Dropping every picture, set down exactly the lines in the entries below, starting with the line with "text: (641, 355) -> (839, 301), 46 -> 54" and going on through the line with "text: (227, 650) -> (201, 574), 45 -> 34".

# ENTRIES SHOWN:
● ● ● ● ●
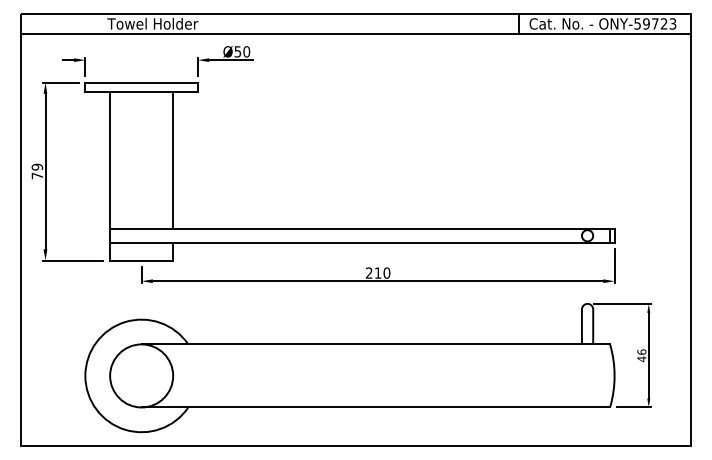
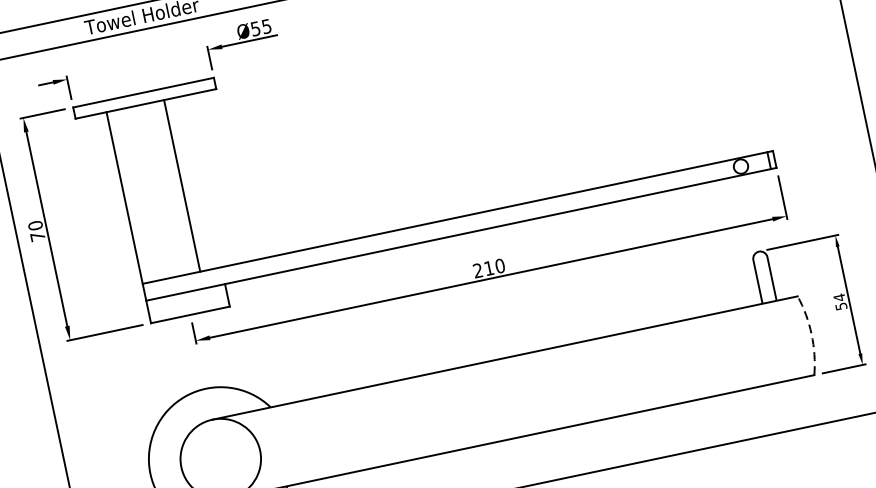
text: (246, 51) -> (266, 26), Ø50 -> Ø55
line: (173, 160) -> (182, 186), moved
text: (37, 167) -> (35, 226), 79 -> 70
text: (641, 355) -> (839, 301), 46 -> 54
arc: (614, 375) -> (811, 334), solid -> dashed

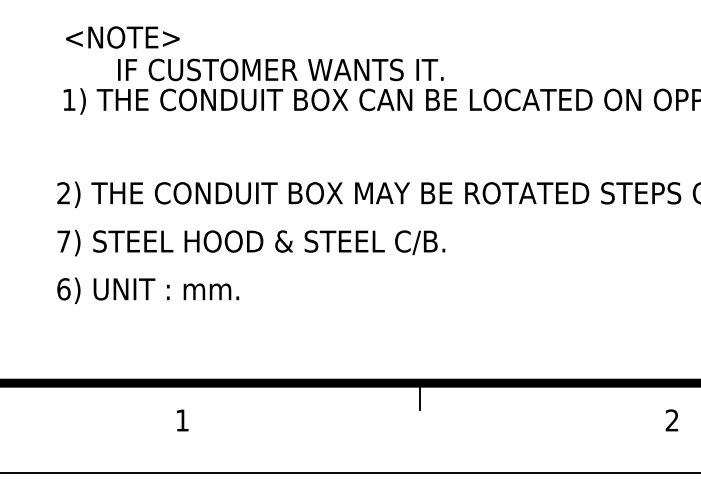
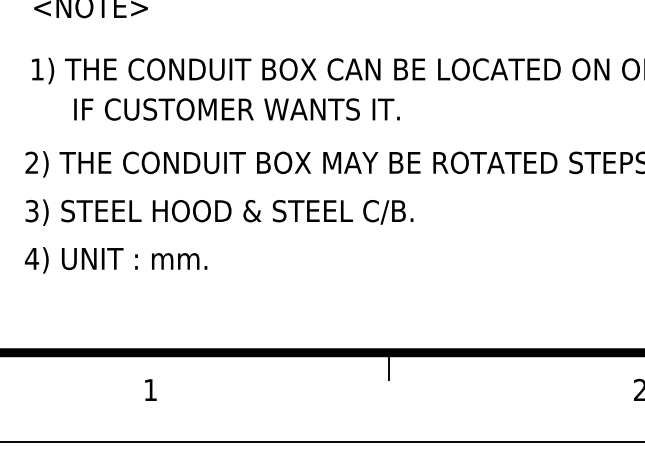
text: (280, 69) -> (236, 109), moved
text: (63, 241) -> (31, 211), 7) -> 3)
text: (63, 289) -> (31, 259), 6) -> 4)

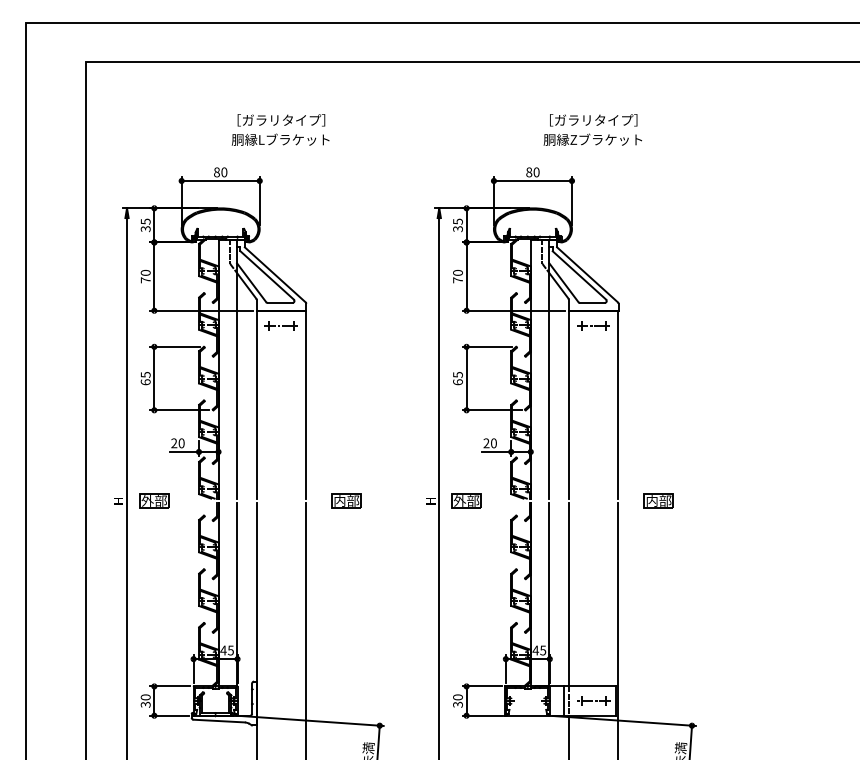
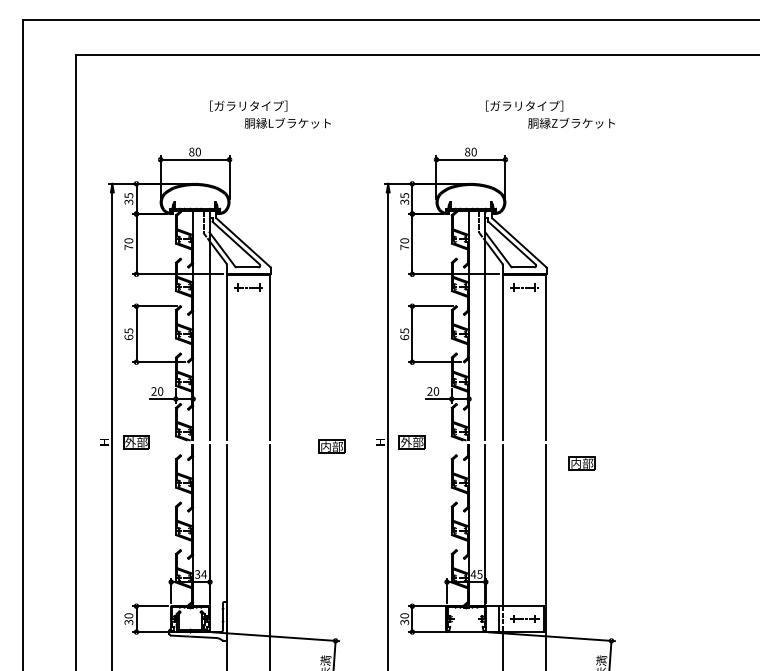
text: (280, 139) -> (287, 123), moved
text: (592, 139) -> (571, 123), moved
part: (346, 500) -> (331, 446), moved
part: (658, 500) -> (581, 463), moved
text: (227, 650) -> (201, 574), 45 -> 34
● ● ● ● ●
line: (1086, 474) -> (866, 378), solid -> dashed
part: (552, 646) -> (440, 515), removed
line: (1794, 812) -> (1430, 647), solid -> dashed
● ● ● ● ●
# TASK SOLUTION:
text: (641, 355) -> (839, 301), 46 -> 54
arc: (614, 375) -> (811, 334), solid -> dashed

text: (280, 69) -> (236, 109), moved
text: (63, 241) -> (31, 211), 7) -> 3)
text: (63, 289) -> (31, 259), 6) -> 4)

text: (280, 139) -> (287, 123), moved
text: (592, 139) -> (571, 123), moved
part: (346, 500) -> (331, 446), moved
part: (658, 500) -> (581, 463), moved
text: (227, 650) -> (201, 574), 45 -> 34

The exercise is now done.